Извилистая очередь к Мемориалу Вашингтона была в три раза длиннее, чем вечером в среду.
— Думаю, им удастся увидеть немногим больше, чем нам, — заметила Талли.
— Да, но им придется выстоять часа три, — ответил Джек.
Возле пруда они натолкнулись на маленькую чернокожую девочку, которая пыталась подманить к себе утят. Талли присела рядом с ней, и Джек сделал несколько фотографий.
— А где твоя мама? — спросила Талли.
— Она вон там, — сказала девочка, которую звали Саманта. «Вон там» было футбольное поле, и на скамеечке, укрытой кустами и деревьями, сидела молодая негритянка, очень увлеченная разговором со своим чернокожим спутником.

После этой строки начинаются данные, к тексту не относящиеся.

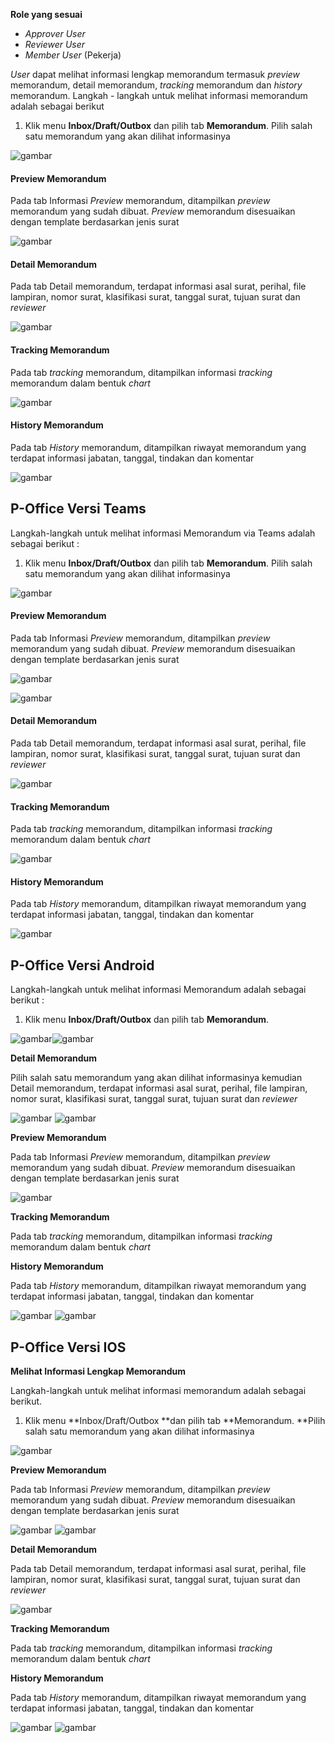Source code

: **Role yang sesuai**

- *Approver User*
- *Reviewer User*
- *Member User* (Pekerja)

_User_ dapat melihat informasi lengkap memorandum termasuk *preview* memorandum, detail memorandum, *tracking* memorandum dan *history* memorandum. Langkah - langkah untuk melihat informasi memorandum adalah sebagai berikut

1. Klik menu **Inbox/Draft/Outbox** dan pilih tab **Memorandum**. Pilih salah satu memorandum yang akan dilihat informasinya

![gambar](SC_Memorandum/MM30.png)

#### Preview Memorandum

Pada tab Informasi *Preview* memorandum, ditampilkan *preview* memorandum yang sudah dibuat. *Preview* memorandum disesuaikan dengan template berdasarkan jenis surat

![gambar](SC_Memorandum/CR01.png)

#### Detail Memorandum

Pada tab Detail memorandum, terdapat informasi asal surat, perihal, file lampiran, nomor surat, klasifikasi surat, tanggal surat, tujuan surat dan *reviewer*

![gambar](SC_Memorandum/MM32.png)

#### Tracking Memorandum

Pada tab *tracking* memorandum, ditampilkan informasi *tracking* memorandum dalam bentuk *chart*

![gambar](SC_Memorandum/MM33.png)

#### History Memorandum

Pada tab *History* memorandum, ditampilkan riwayat memorandum yang terdapat informasi jabatan, tanggal, tindakan dan komentar

![gambar](SC_Memorandum/MM34.png)

## **P-Office Versi Teams**

Langkah-langkah untuk melihat informasi Memorandum via Teams adalah sebagai berikut :

1. Klik menu **Inbox/Draft/Outbox** dan pilih tab **Memorandum**. Pilih salah satu memorandum yang akan dilihat informasinya

![gambar](Memorandum/MM_Teams/MM30.png)

#### Preview Memorandum

Pada tab Informasi *Preview* memorandum, ditampilkan *preview* memorandum yang sudah dibuat. *Preview* memorandum disesuaikan dengan template berdasarkan jenis surat

![gambar](Memorandum/MM_Teams/MM31.png)

![gambar](Memorandum/MM_Teams/MM32.png)

#### Detail Memorandum

Pada tab Detail memorandum, terdapat informasi asal surat, perihal, file lampiran, nomor surat, klasifikasi surat, tanggal surat, tujuan surat dan *reviewer*

![gambar](Memorandum/MM_Teams/MM33.png)

#### Tracking Memorandum

Pada tab *tracking* memorandum, ditampilkan informasi *tracking* memorandum dalam bentuk *chart*

![gambar](Memorandum/MM_Teams/MM34.png)

#### History Memorandum

Pada tab *History* memorandum, ditampilkan riwayat memorandum yang terdapat informasi jabatan, tanggal, tindakan dan komentar

![gambar](Memorandum/MM_Teams/MM35.png)



## **P-Office Versi Android**

Langkah-langkah untuk melihat informasi Memorandum adalah sebagai berikut :

1. Klik menu **Inbox/Draft/Outbox** dan pilih tab **Memorandum**.

![gambar](Memorandum/MM_Android/Infomemo/A01.jpg)![gambar](Memorandum/MM_Android/Infomemo/A02.jpg) 

**Detail Memorandum**

Pilih salah satu memorandum yang akan dilihat informasinya kemudian  Detail memorandum, terdapat informasi asal surat, perihal, file lampiran, nomor surat, klasifikasi surat, tanggal surat, tujuan surat dan _reviewer_

![gambar](Memorandum/MM_Android/Infomemo/D01.jpg) ![gambar](Memorandum/MM_Android/Infomemo/D02.jpg) 

**Preview Memorandum**

Pada tab Informasi _Preview_ memorandum, ditampilkan _preview_ memorandum yang sudah dibuat. _Preview_ memorandum disesuaikan dengan template berdasarkan jenis surat

![gambar](Memorandum/MM_Android/Infomemo/P01.jpg) 

**Tracking Memorandum**

Pada tab _tracking_ memorandum, ditampilkan informasi _tracking_ memorandum dalam bentuk _chart_

**History Memorandum**

Pada tab _History_ memorandum, ditampilkan riwayat memorandum yang terdapat informasi jabatan, tanggal, tindakan dan komentar

![gambar](Memorandum/MM_Android/Infomemo/H01.jpg) ![gambar](Memorandum/MM_Android/Infomemo/H02.jpg) 



## **P-Office Versi IOS**

**Melihat Informasi Lengkap Memorandum**

Langkah-langkah untuk melihat informasi memorandum adalah sebagai berikut.

1.	Klik menu **Inbox/Draft/Outbox **dan pilih tab **Memorandum. **Pilih salah satu memorandum yang akan dilihat informasinya

![gambar](Memorandum/MM_IOS/MM-76.png)

**Preview Memorandum**

Pada tab Informasi _Preview_ memorandum, ditampilkan _preview_ memorandum yang sudah dibuat. _Preview_ memorandum disesuaikan dengan template berdasarkan jenis surat

![gambar](Memorandum/MM_IOS/MM-29.png)
![gambar](Memorandum/MM_IOS/MM-30.png)

**Detail Memorandum**

Pada tab Detail memorandum, terdapat informasi asal surat, perihal, file lampiran, nomor surat, klasifikasi surat, tanggal surat, tujuan surat dan _reviewer_

![gambar](Memorandum/MM_IOS/MM-31.png)

**Tracking Memorandum**

Pada tab _tracking_ memorandum, ditampilkan informasi _tracking_ memorandum dalam bentuk _chart_

**History Memorandum**

Pada tab _History_ memorandum, ditampilkan riwayat memorandum yang terdapat informasi jabatan, tanggal, tindakan dan komentar

![gambar](Memorandum/MM_IOS/MM-33.png)
![gambar](Memorandum/MM_IOS/MM-34.png)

— Саманта, — сказала Талли, заглядывая в лицо девочки, — наверное, тебе лучше пойти к маме с папой?
— А это не папа, — сообщила Саманта. — Мой папа в Вест-Индии, а это — Питер.
— Так почему бы тебе не вернуться к ним?
— Нет. Он с ума сойдет от злости, что я так далеко убежала, — сказала Саманта.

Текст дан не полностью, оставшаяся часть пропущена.